Charles Petzold



Reading Ian McEwan’s “Machines Like Me”

April 26, 2019
Sayreville, New Jersey

It is 1982, and England has just suffered a devastating defeat in the Falklands War. Argentina had managed to obtain some Exocet Series 8 missiles equipped with A.I. targeting software that inflicted enormous damage on Britain’s warships and left almost 3,000 dead. This software, however, had an innocent origin: It was based on open-source facial-recognition algorithms that Alan Turing had designed in the 1960s to help people with the face-blindness condition known as prosopagnosia.
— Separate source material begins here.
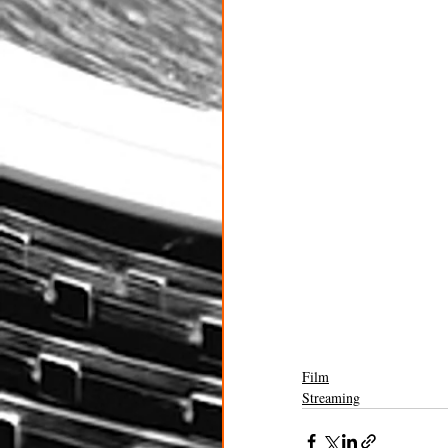
Film
Streaming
Machines Like Me by Ian McEwan

In the 1982 of Ian McEwan’s new novel Machines Like Me, Sir Alan Turing is a 70-year-old elder statesman of the computer revolution. Rather than accept estrogen treatments as punishment for his 1952 conviction of gross indecency (and his suicide two years later), this alt-Turing decided to go to jail. He spent his incarceration doing mathematics, even making headway on the P versus NP problem two decades before it was even formulated. By 1968, he and a colleague had written a program that beat masters at the game of Go.

It is therefore not unbelievable that 1982 is also the year in which synthetic humans are first made available for purchase. The 13 “Eve” models are sold out almost immediately, but the narrator of Machines Like Me — a 32-year-old unemployed and unsuccessful online currency trader named Charlie Friend — comes into some unexpected inheritance money and (perhaps foolishly) spends £86,000 for one of the twelve “Adam” models. He has an idea that he would invite his neighbor Miranda to help program Adam’s personality. They would bond over the experience (rather like raising their own child) and love would ensue.
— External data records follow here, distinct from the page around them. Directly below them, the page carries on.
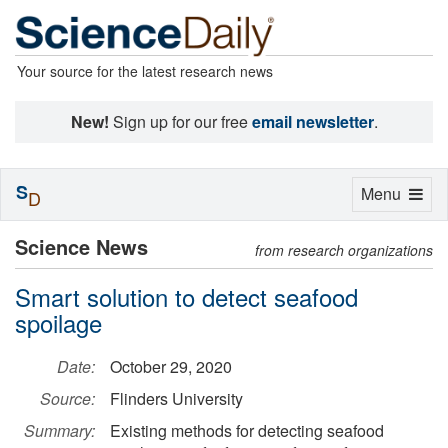
Your source for the latest research news
New!
Sign up for our free
email newsletter
.
S
Toggle
Menu
D
navigation
Science News
from research organizations
Smart solution to detect seafood
spoilage
Date:
October 29, 2020
Source:
Flinders University
Summary:
Existing methods for detecting seafood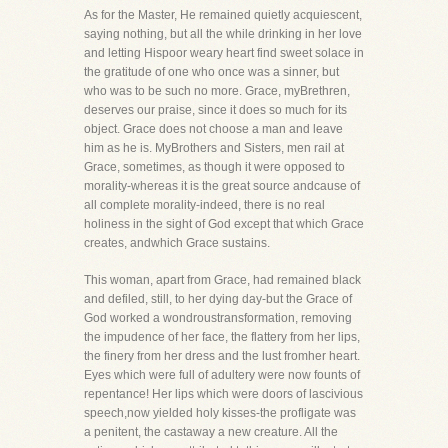
As for the Master, He remained quietly acquiescent,
saying nothing, but all the while drinking in her love
and letting Hispoor weary heart find sweet solace in
the gratitude of one who once was a sinner, but
who was to be such no more. Grace, myBrethren,
deserves our praise, since it does so much for its
object. Grace does not choose a man and leave
him as he is. MyBrothers and Sisters, men rail at
Grace, sometimes, as though it were opposed to
morality-whereas it is the great source andcause of
all complete morality-indeed, there is no real
holiness in the sight of God except that which Grace
creates, andwhich Grace sustains.
This woman, apart from Grace, had remained black
and defiled, still, to her dying day-but the Grace of
God worked a wondroustransformation, removing
the impudence of her face, the flattery from her lips,
the finery from her dress and the lust fromher heart.
Eyes which were full of adultery were now founts of
repentance! Her lips which were doors of lascivious
speech,now yielded holy kisses-the profligate was
a penitent, the castaway a new creature. All the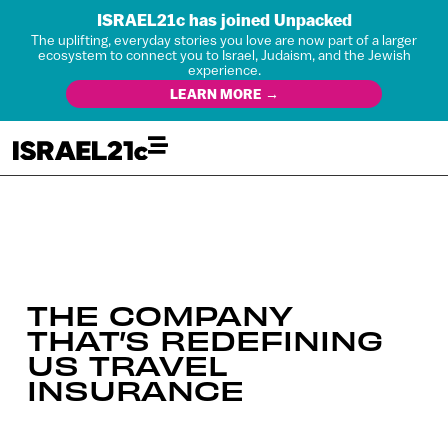
ISRAEL21c has joined Unpacked
The uplifting, everyday stories you love are now part of a larger
ecosystem to connect you to Israel, Judaism, and the Jewish
experience.
LEARN MORE →
THE COMPANY
THAT’S REDEFINING
US TRAVEL
INSURANCE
Ian McEwan likes taking literary risks: His previous novel was narrated by an unborn child inside his mother’s womb. The risk in Machines Like Me is that the subject of sentient machines has been done to death in literature, movies, and television programs, and Charlie even admits that on the first page:

But artificial humans were a cliché long before they arrived, so when they did, they seemed to some a disappointment. The imagination, fleeter than history, than technological advance, had already rehearsed this future in books, films and TV dramas, as if human actors, walking with a certain glazed look, phony head movements, some stiffness in the lower back, could prepare us for life with our cousins of the future.

And that’s the last I’m going to quote because anyone familiar with McEwan novels knows that they go off in unexpected directions. McEwan is less interested in the science, technology, and software than the moral implications of artificial intelligence, and the peculiar relationship of human reason and emotions. At the core of Machines Like Me are two very personal moral problems that Charlie and Miranda must grapple with, and the special insights (and actions) that Adam brings to the table.

As with McEwan’s 2016 novel Nutshell, I had my doubts that Machines Like Me could be successfully resolved. But an exceptionally satisfying appearance by Alan Turing in the last ten pages makes it clear why McEwan is one of the English language’s best authors.